• What the task asks: Continue the description of the Green-Marl language and its compiler, starting after its last line.

• Extract to read:
* * * * * * *
From the website:
Green-Marl [1] is a domain-specific language that is specially designed for graph data analysis. For the further information for the Green-Marl language, refer to the language specification draft [2], which can also be found in this directory in the source package.
‘gm_comp’ is a compiler for Green-Marl. It reads a Green-Marl file and generates an equivalent, efficient and parallelized C++ implementation, i.e. .cc file. More specifically, the compiler produces a C++ function for each Green-Marl procedure. The generated c++ functions can be compiled with gcc and therefore can be merged into any user application that are compilable with gcc.
The C++ codes that are generated by ‘gm_comp’ assume the following libraries:
- gcc (with builtin atomic functions)
- gcc (with OpenMp support)
- a custom graph library and runtime (gm_graph)
* * * * * * *
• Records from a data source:
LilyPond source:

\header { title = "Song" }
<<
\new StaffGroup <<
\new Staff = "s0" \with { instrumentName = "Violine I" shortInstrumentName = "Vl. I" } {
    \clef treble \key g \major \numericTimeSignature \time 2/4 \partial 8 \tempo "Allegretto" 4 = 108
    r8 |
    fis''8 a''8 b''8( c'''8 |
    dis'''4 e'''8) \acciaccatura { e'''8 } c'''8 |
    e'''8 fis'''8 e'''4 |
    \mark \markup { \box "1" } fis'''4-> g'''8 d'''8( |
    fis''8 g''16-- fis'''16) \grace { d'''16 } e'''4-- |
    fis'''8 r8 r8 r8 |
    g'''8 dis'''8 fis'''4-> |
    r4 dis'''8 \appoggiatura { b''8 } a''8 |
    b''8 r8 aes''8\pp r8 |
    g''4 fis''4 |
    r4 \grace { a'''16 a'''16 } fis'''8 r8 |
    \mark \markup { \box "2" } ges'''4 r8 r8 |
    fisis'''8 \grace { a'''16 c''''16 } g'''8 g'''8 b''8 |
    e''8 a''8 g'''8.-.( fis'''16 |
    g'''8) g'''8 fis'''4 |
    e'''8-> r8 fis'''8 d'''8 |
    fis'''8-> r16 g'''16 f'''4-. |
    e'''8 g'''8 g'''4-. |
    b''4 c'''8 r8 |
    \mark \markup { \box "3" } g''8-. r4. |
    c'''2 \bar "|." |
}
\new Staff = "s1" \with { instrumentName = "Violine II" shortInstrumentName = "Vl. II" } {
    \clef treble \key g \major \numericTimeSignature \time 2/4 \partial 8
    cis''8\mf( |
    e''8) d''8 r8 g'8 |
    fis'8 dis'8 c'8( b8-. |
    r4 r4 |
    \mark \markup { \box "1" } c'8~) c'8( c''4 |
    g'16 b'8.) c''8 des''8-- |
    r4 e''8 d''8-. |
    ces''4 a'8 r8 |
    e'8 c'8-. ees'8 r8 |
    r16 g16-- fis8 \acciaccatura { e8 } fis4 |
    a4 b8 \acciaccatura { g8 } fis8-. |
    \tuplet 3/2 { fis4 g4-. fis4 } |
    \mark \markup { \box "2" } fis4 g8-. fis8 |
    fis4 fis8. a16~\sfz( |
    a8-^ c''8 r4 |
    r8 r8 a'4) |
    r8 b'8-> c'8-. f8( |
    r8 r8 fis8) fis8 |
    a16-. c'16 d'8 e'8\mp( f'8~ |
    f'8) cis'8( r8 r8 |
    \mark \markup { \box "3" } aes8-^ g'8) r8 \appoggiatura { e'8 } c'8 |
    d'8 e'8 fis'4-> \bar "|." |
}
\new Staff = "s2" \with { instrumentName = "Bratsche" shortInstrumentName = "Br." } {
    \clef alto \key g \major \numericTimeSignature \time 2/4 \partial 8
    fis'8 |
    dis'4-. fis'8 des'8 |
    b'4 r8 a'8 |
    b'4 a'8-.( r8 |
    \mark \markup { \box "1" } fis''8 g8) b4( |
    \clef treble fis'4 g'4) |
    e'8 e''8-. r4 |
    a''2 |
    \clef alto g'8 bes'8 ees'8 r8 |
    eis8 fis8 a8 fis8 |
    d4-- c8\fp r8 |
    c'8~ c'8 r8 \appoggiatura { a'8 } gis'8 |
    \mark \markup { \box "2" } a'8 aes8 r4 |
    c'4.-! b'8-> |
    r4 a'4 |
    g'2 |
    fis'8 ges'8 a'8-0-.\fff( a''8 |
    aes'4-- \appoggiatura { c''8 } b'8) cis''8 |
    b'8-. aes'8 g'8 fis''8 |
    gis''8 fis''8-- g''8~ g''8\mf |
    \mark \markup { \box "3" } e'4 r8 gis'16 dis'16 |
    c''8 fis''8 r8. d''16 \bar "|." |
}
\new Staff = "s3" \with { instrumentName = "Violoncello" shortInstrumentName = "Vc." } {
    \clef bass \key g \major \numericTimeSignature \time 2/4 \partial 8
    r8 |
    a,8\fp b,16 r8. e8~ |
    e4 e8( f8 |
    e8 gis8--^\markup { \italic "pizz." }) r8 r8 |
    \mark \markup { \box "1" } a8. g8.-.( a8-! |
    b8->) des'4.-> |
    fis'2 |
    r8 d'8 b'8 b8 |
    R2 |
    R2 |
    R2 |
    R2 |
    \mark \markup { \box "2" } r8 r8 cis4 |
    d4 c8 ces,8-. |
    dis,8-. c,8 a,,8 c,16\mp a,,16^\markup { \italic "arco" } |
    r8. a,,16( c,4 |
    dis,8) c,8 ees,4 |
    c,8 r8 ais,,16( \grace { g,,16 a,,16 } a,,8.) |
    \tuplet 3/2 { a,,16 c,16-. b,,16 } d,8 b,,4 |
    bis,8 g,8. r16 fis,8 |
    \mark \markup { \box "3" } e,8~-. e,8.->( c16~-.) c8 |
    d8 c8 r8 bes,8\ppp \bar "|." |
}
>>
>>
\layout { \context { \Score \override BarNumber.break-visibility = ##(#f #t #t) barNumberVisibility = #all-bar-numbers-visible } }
* * * * * * *
• Exercise result:
The first two are supported by any recent gcc distributions (version 4.2 or higher); the third one is included in this source package.
‘gm_comp’ is also able to generate codes for a completely different target environment (See Section 5).
This is the sort of resource that should appear in a daily “update” about topic map relevant material on the WWW or in the published literature.
The paper, Green-Marl: A DSL for Easy and Efficient Graph Analysis (ASPLOS 2012), by Sungpack Hong, Hassan Chafi and Eric Sedlar, is quite good.
I first saw Green-Marl at Pete Warden’s Five Short Links.